Abstract

In cases of atherosclerotic stenosis of the internal carotid artery (ICA), the aim of surgery is to prevent stroke. The number of strokes due to carotid disease in France can be estimated 22 000 per year. These strokes can have haemodynamic causes related to low cerebral blood flow or, more often, they can be caused by embolism in relation with a morphological event of the plaque, like bleeding or ulceration. Prophylactic carotid surgery is highly recommended for symptomatic tight stenoses (70 to 99 % diameter reduction).
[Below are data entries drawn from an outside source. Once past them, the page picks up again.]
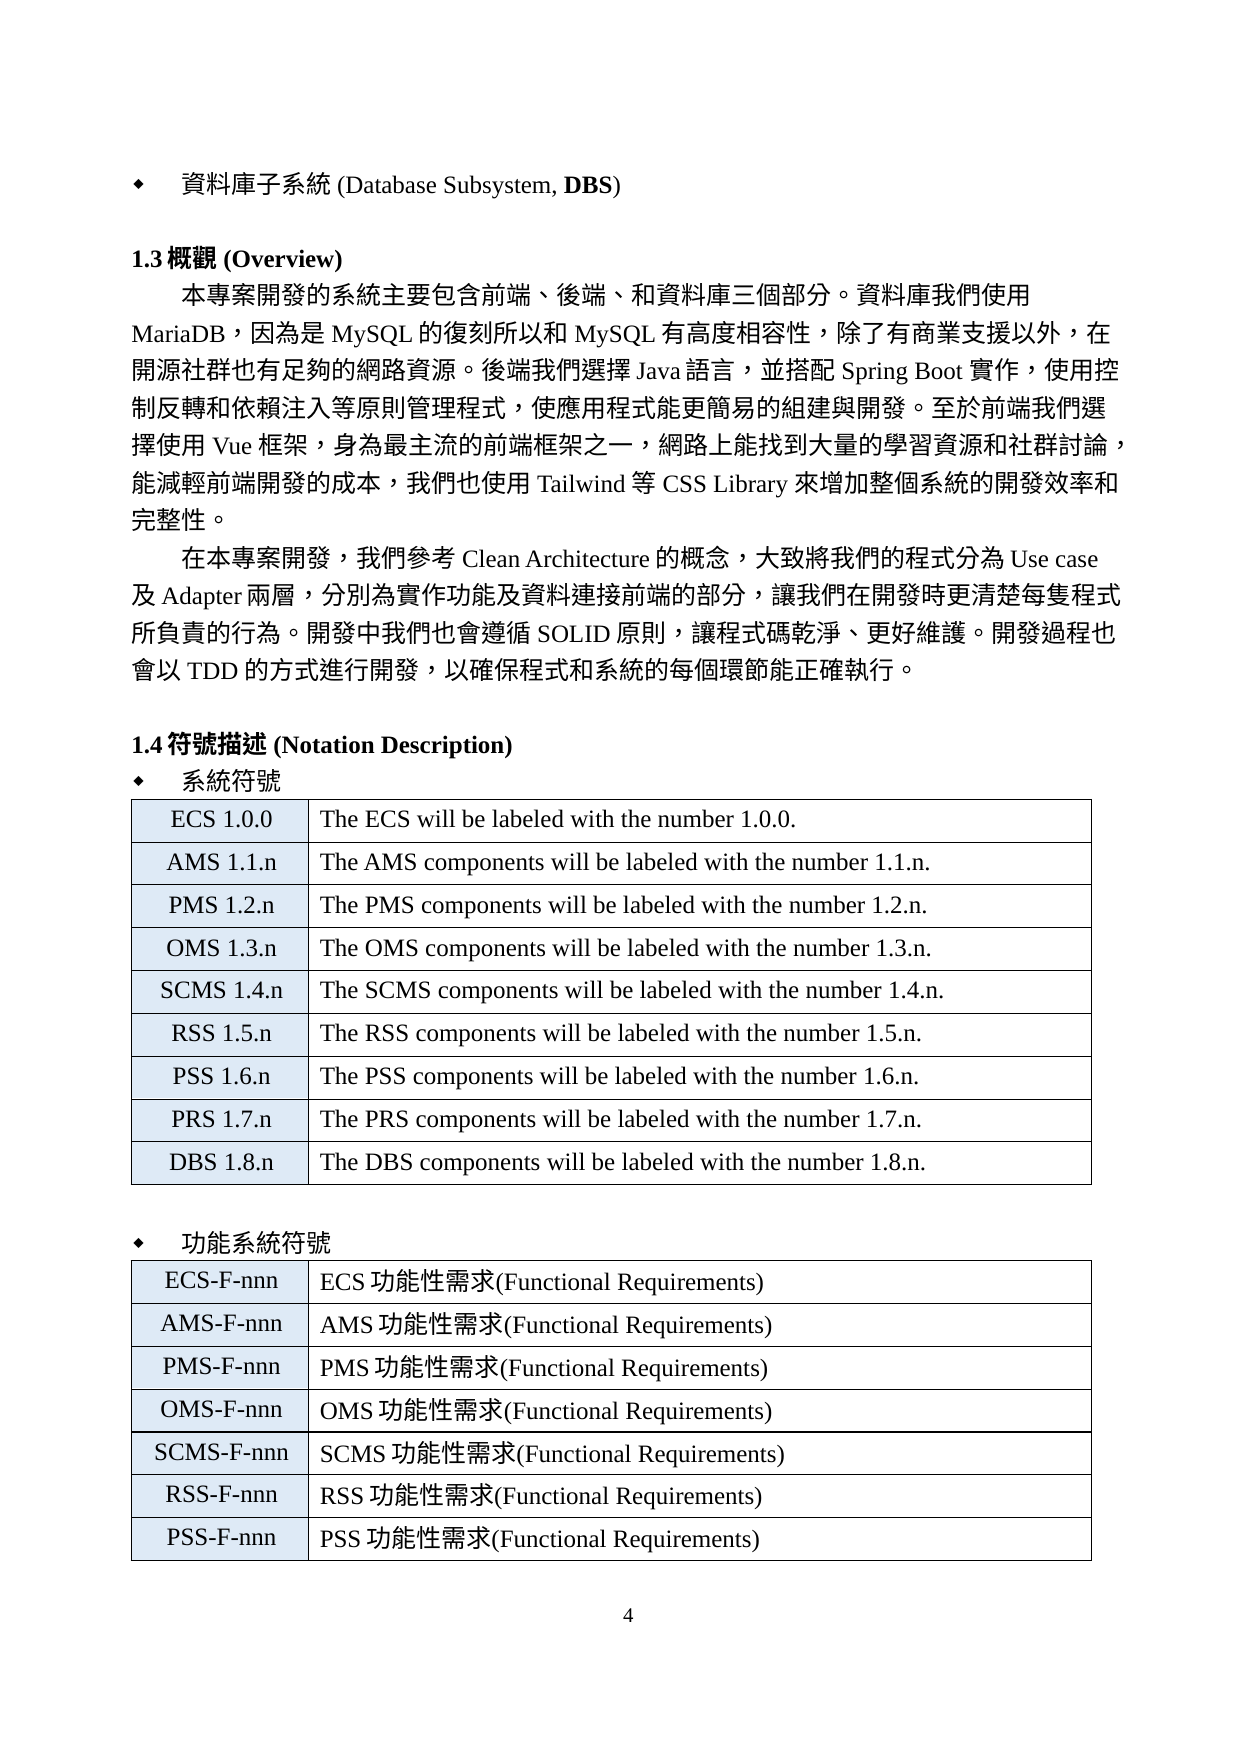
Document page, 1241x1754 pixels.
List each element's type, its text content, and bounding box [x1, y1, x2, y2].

table_cell SCMS-F-nnn [132, 1433, 308, 1474]
table_cell OMS 1.3.n [132, 928, 308, 970]
table_cell The RSS components will be labeled with the number 1.5.n. [309, 1014, 1091, 1056]
subtitle 1.4符號描述 (Notation Description) [131, 725, 1125, 761]
table_cell The PRS components will be labeled with the number 1.7.n. [309, 1100, 1091, 1141]
table_cell PSS-F-nnn [132, 1518, 308, 1560]
table_cell The DBS components will be labeled with the number 1.8.n. [309, 1142, 1091, 1184]
table_cell RSS 1.5.n [132, 1014, 308, 1056]
table_cell The PSS components will be labeled with the number 1.6.n. [309, 1057, 1091, 1098]
table_cell AMS功能性需求(Functional Requirements) [309, 1304, 1091, 1346]
table_cell The AMS components will be labeled with the number 1.1.n. [309, 843, 1091, 884]
list 系統符號 [131, 761, 1125, 799]
list 資料庫子系統 (Database Subsystem, DBS) [131, 164, 1125, 201]
table_cell AMS 1.1.n [132, 843, 308, 884]
table_header ECS 1.0.0 [132, 800, 308, 842]
table_header ECS功能性需求(Functional Requirements) [309, 1261, 1091, 1303]
table_cell PMS-F-nnn [132, 1347, 308, 1388]
list 功能系統符號 [131, 1223, 1125, 1260]
table_cell OMS-F-nnn [132, 1390, 308, 1431]
table_cell DBS 1.8.n [132, 1142, 308, 1184]
table_header The ECS will be labeled with the number 1.0.0. [309, 800, 1091, 842]
table_cell SCMS功能性需求(Functional Requirements) [309, 1433, 1091, 1474]
table_cell The SCMS components will be labeled with the number 1.4.n. [309, 971, 1091, 1013]
text 本專案開發的系統主要包含前端、後端、和資料庫三個部分。資料庫我們使用 MariaDB，因為是 MySQL 的復刻所以和 MySQL 有高度相容性，除了有商業支援以外，在開源社群也有足夠的網路資源。後端我們選擇Java語言，並搭配 Spring Boot 實作，使用控制反轉和依賴注入等原則管理程式，使應用程式能更簡易的組建與開發。至於前端我們選擇使用 Vue 框架，身為最主流的前端框架之一，網路上能找到大量的學習資源和社群討論，能減輕前端開發的成本，我們也使用 Tailwind 等 CSS Library 來增加整個系統的開發效率和完整性。 [131, 275, 1125, 537]
table_cell PSS功能性需求(Functional Requirements) [309, 1518, 1091, 1560]
table_cell PSS 1.6.n [132, 1057, 308, 1098]
text 在本專案開發，我們參考 Clean Architecture的概念，大致將我們的程式分為Use case及Adapter兩層，分別為實作功能及資料連接前端的部分，讓我們在開發時更清楚每隻程式所負責的行為。開發中我們也會遵循 SOLID 原則，讓程式碼乾淨、更好維護。開發過程也會以 TDD 的方式進行開發，以確保程式和系統的每個環節能正確執行。 [131, 537, 1125, 687]
table_cell PMS功能性需求(Functional Requirements) [309, 1347, 1091, 1388]
table_cell The PMS components will be labeled with the number 1.2.n. [309, 885, 1091, 927]
table_cell AMS-F-nnn [132, 1304, 308, 1346]
subtitle 1.3概觀 (Overview) [131, 239, 1125, 275]
table_cell PMS 1.2.n [132, 885, 308, 927]
table_cell SCMS 1.4.n [132, 971, 308, 1013]
table_cell OMS功能性需求(Functional Requirements) [309, 1390, 1091, 1431]
table_cell The OMS components will be labeled with the number 1.3.n. [309, 928, 1091, 970]
table_cell RSS功能性需求(Functional Requirements) [309, 1475, 1091, 1517]
table_cell RSS-F-nnn [132, 1475, 308, 1517]
table_cell PRS 1.7.n [132, 1100, 308, 1141]
table_header ECS-F-nnn [132, 1261, 308, 1303]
It is justified but must be discussed according to the context for symptomatic stenoses from 50 to 69 % and for asymptomatic stenoses above 60 %. This surgery can be considered and recommended only if the stroke plus death rate of the concerned working team is below 3 % for asymptomatic stenoses, and below 5 % for symptomatic stenoses. The diagnosis is based on duplex, angiography, CT-scan and MRI. Duplex is a first-line investigation, to be done routinely, sufficient for decision making in most of the cases. Angiography is the gold standard, but due to its related risks, it is and will be done less and less. CT and MRI are still under evaluation and are likely to become gold standards; both of them allow visualisation of the stenosis and also provide an exploration of the cerebral parenchyma which is done almost systematically. Cerebral monitoring during surgery evaluates brain tolerance to ischemia during carotid clamping. There are a great number of methods but none was shown to be superior. Shunt use during cross-clamping has been largely debated, without any evidence-based indications. Nevertheless, there is a some consensus on the use of routine shunt in case of contra-lateral occlusion or surgery after recent stroke.